Items stored from a collection

§ §

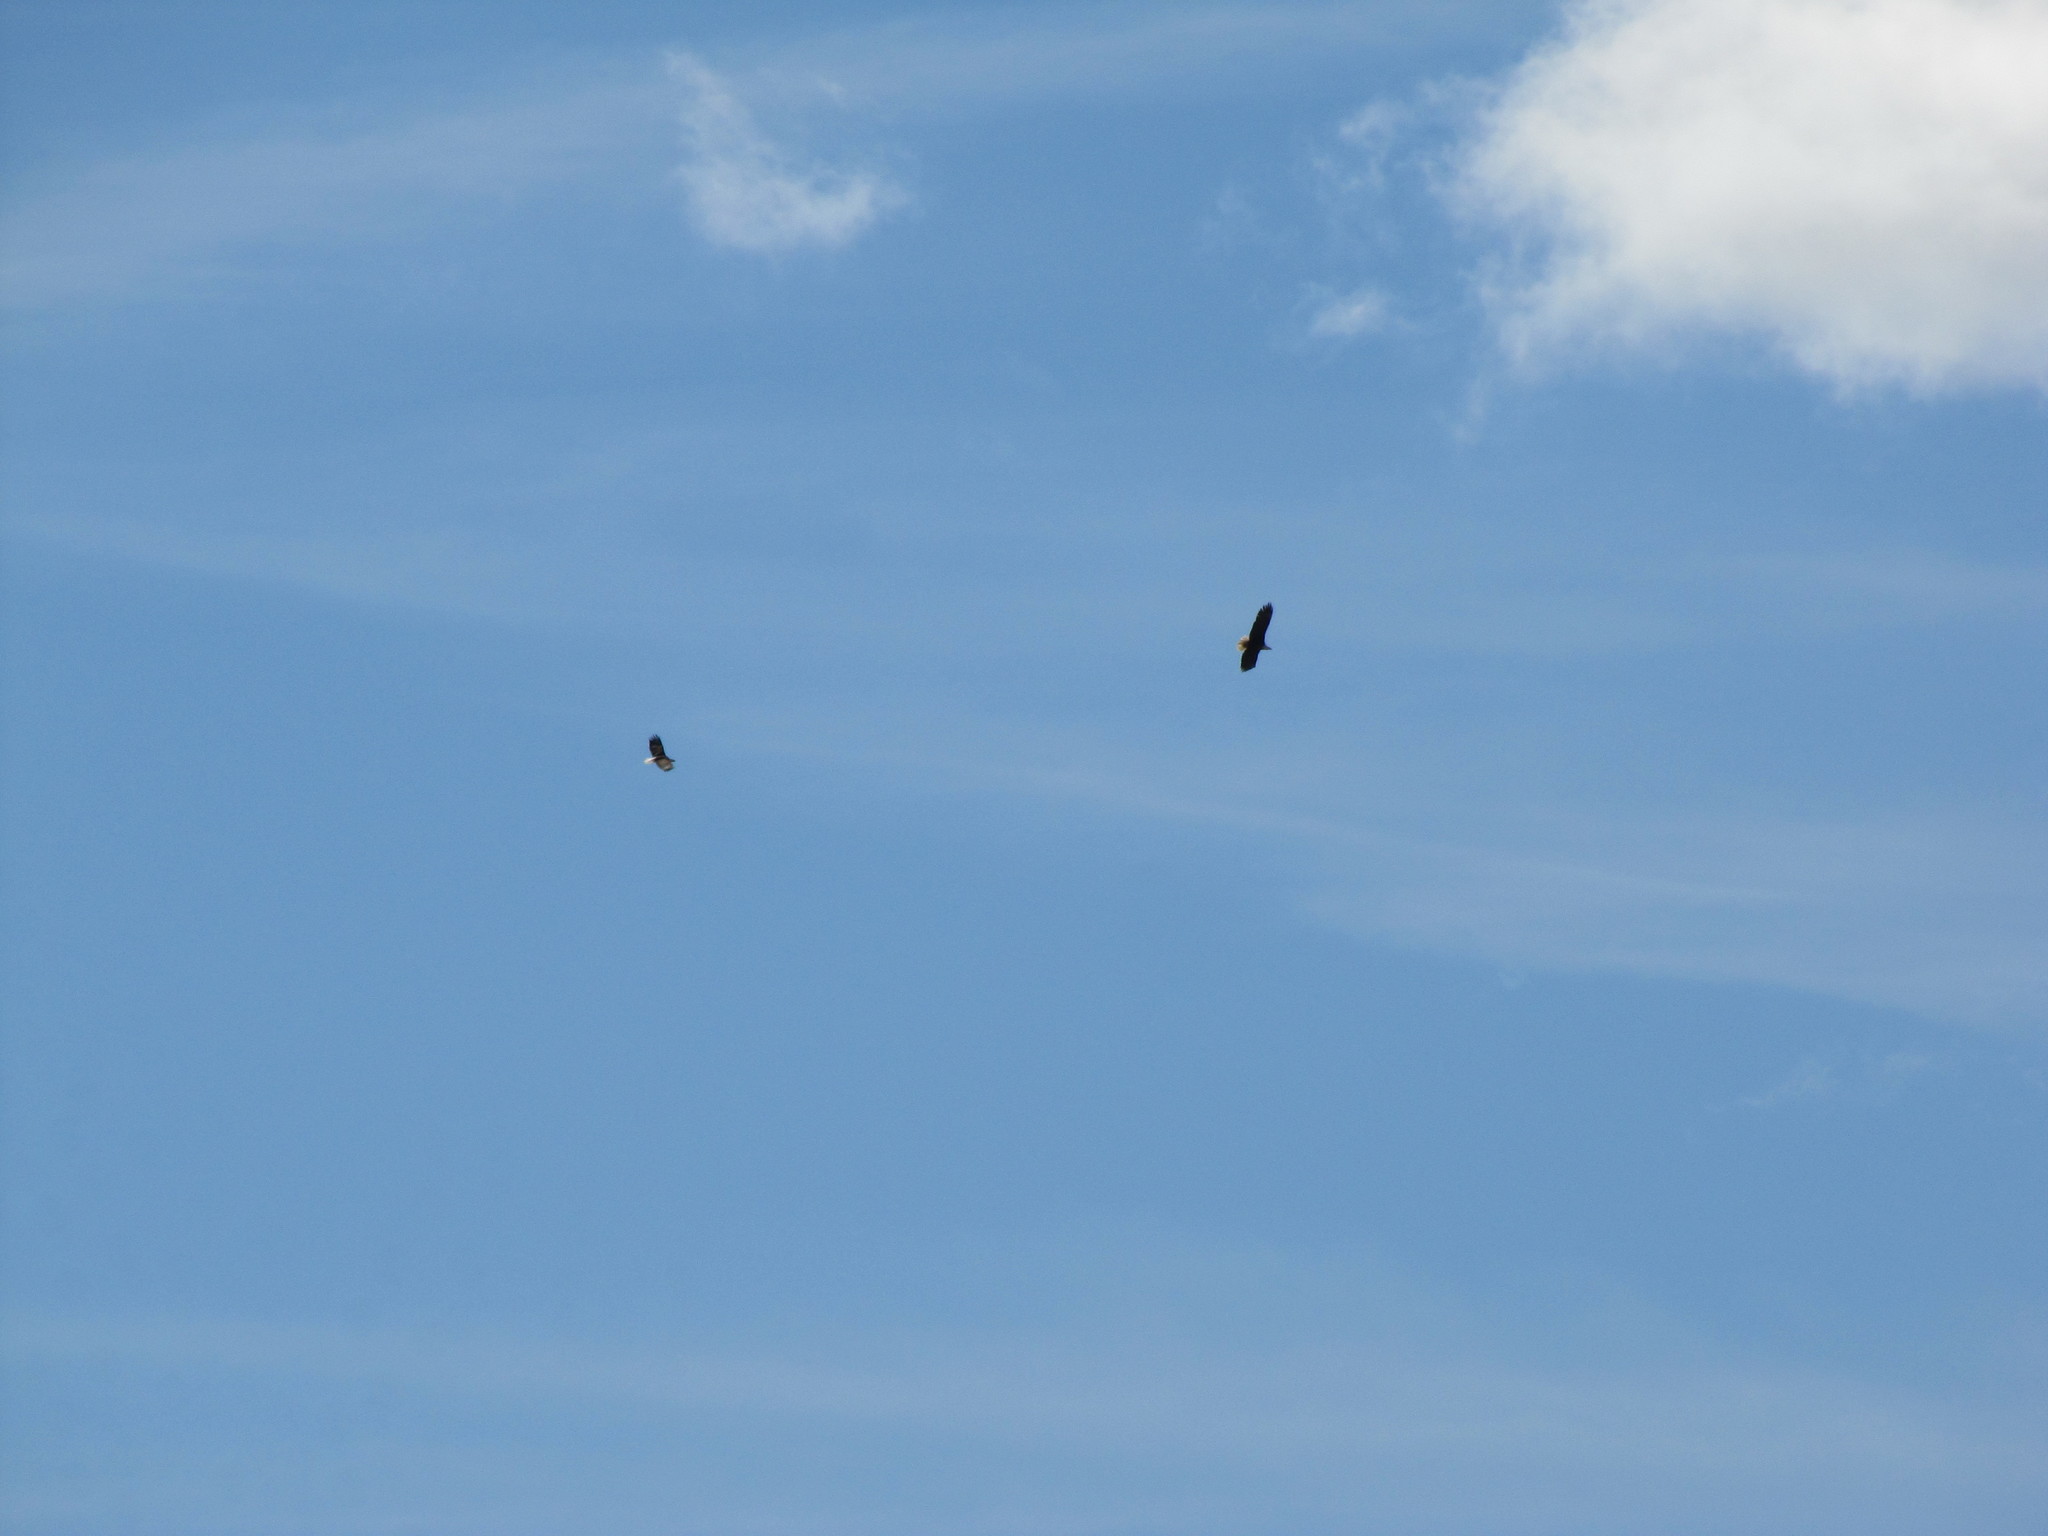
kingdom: Animalia
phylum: Chordata
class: Aves
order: Accipitriformes
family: Accipitridae
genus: Haliaeetus
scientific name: Haliaeetus leucocephalus
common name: Bald eagle
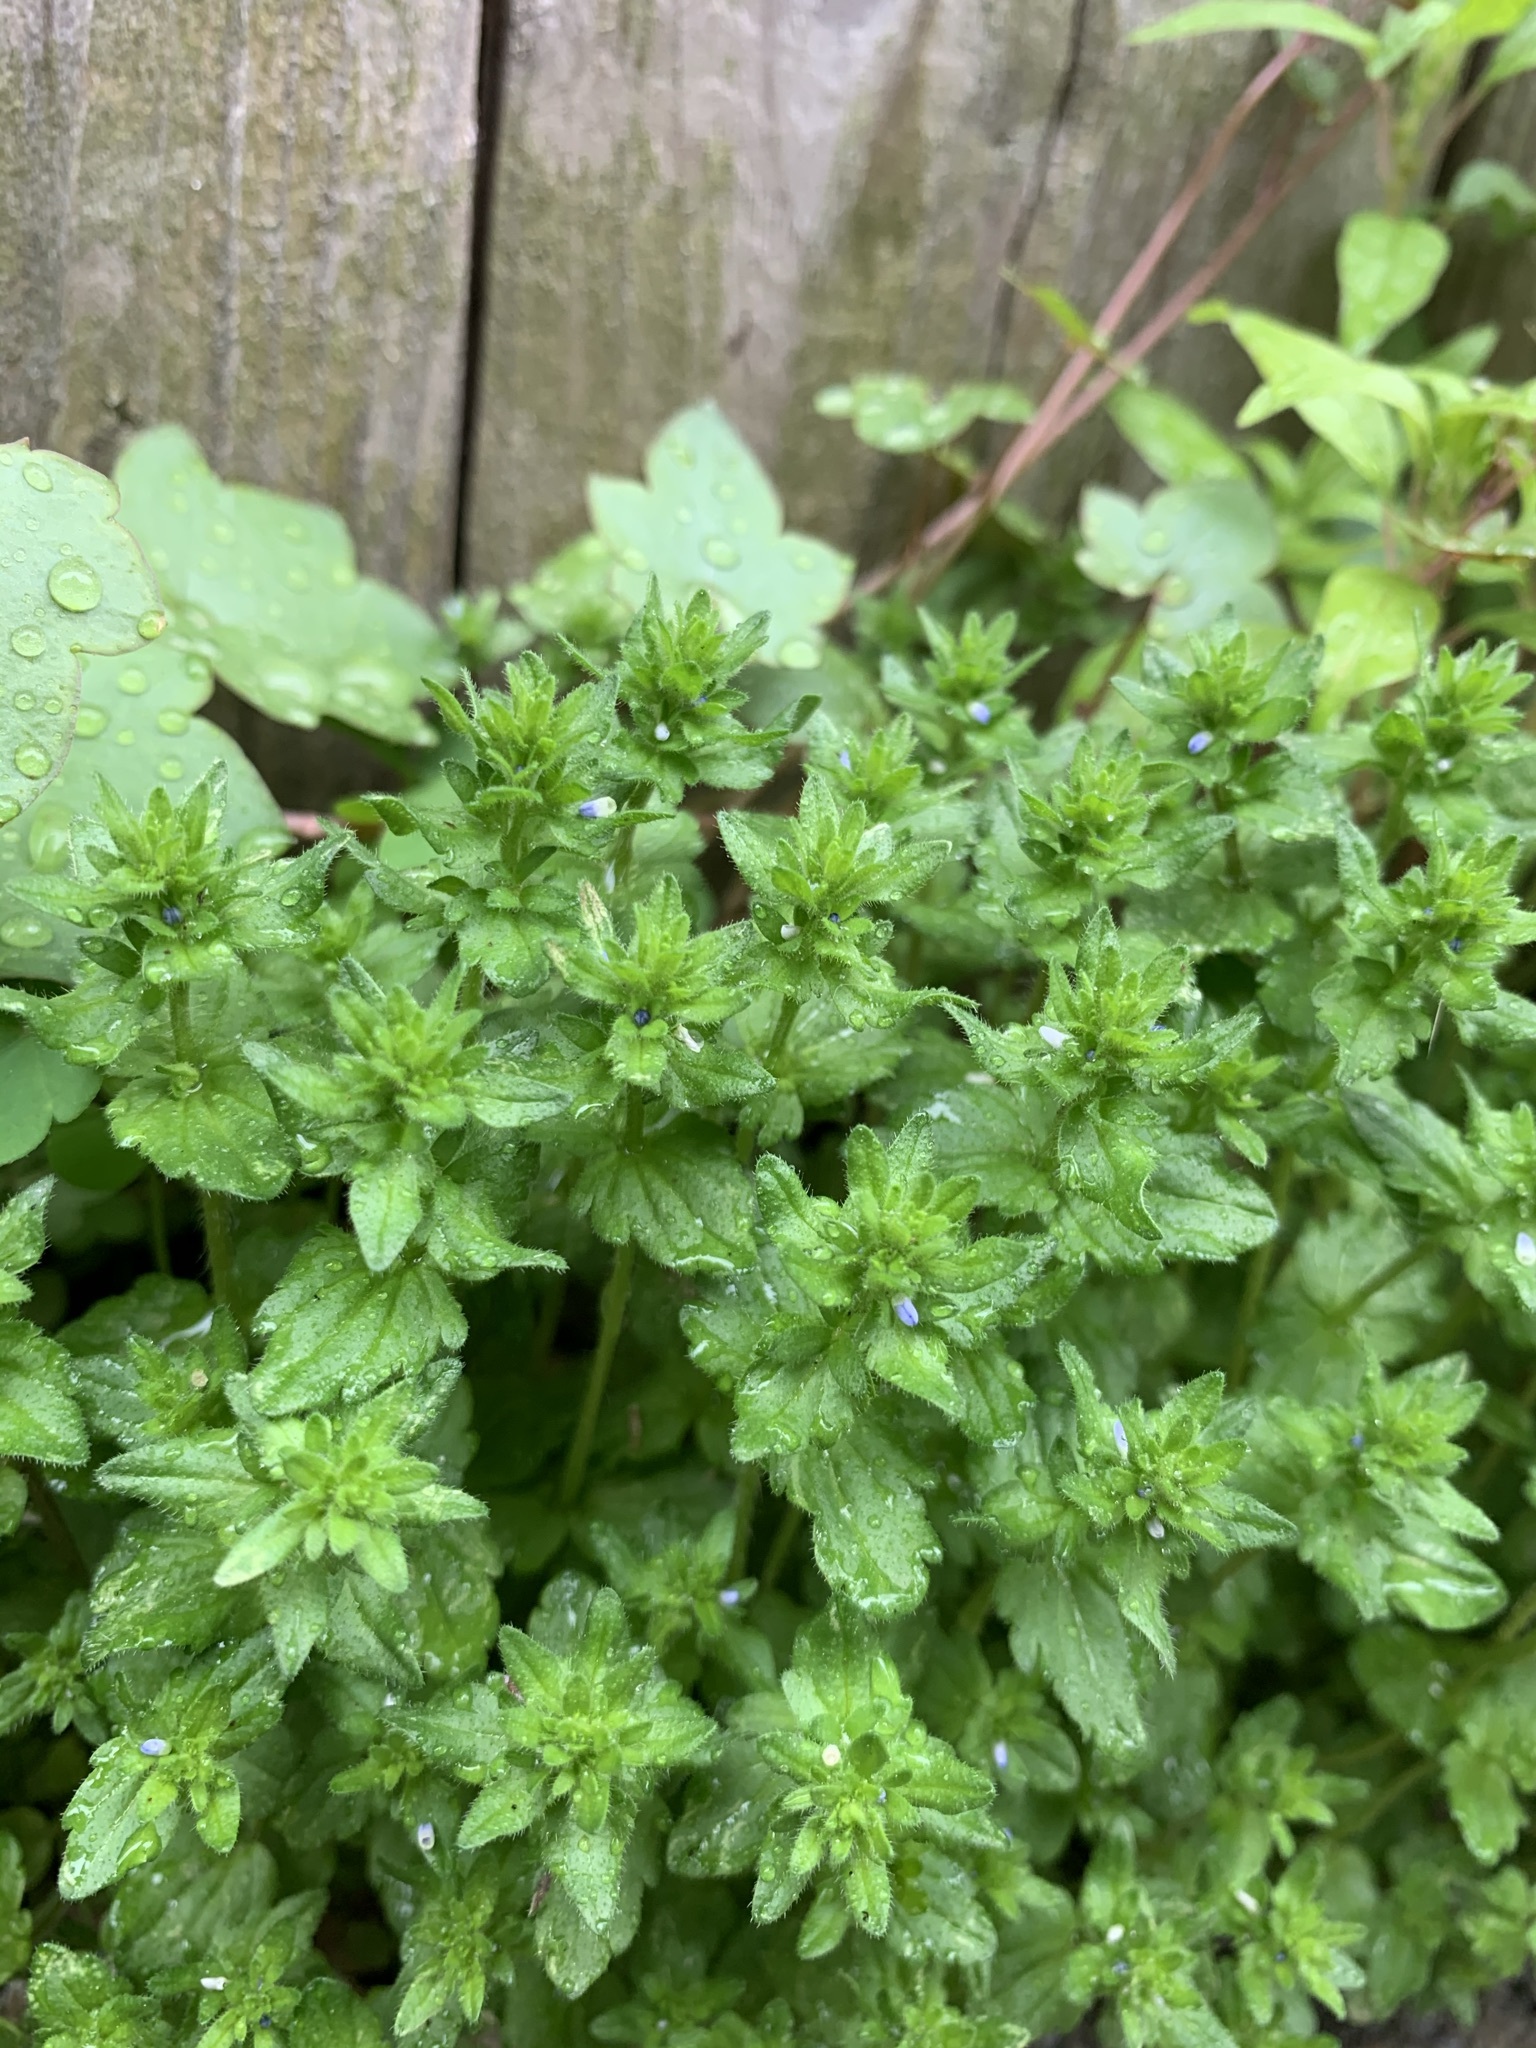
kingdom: Plantae
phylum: Tracheophyta
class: Magnoliopsida
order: Lamiales
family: Plantaginaceae
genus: Veronica
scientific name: Veronica arvensis
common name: Corn speedwell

§ §

WHAT TO WORK ON -> Please retype every one of the lines above word for word, leaving out the pictures.

TASK ANSWER ->
kingdom: Animalia
phylum: Chordata
class: Aves
order: Accipitriformes
family: Accipitridae
genus: Haliaeetus
scientific name: Haliaeetus leucocephalus
common name: Bald eagle
kingdom: Plantae
phylum: Tracheophyta
class: Magnoliopsida
order: Lamiales
family: Plantaginaceae
genus: Veronica
scientific name: Veronica arvensis
common name: Corn speedwell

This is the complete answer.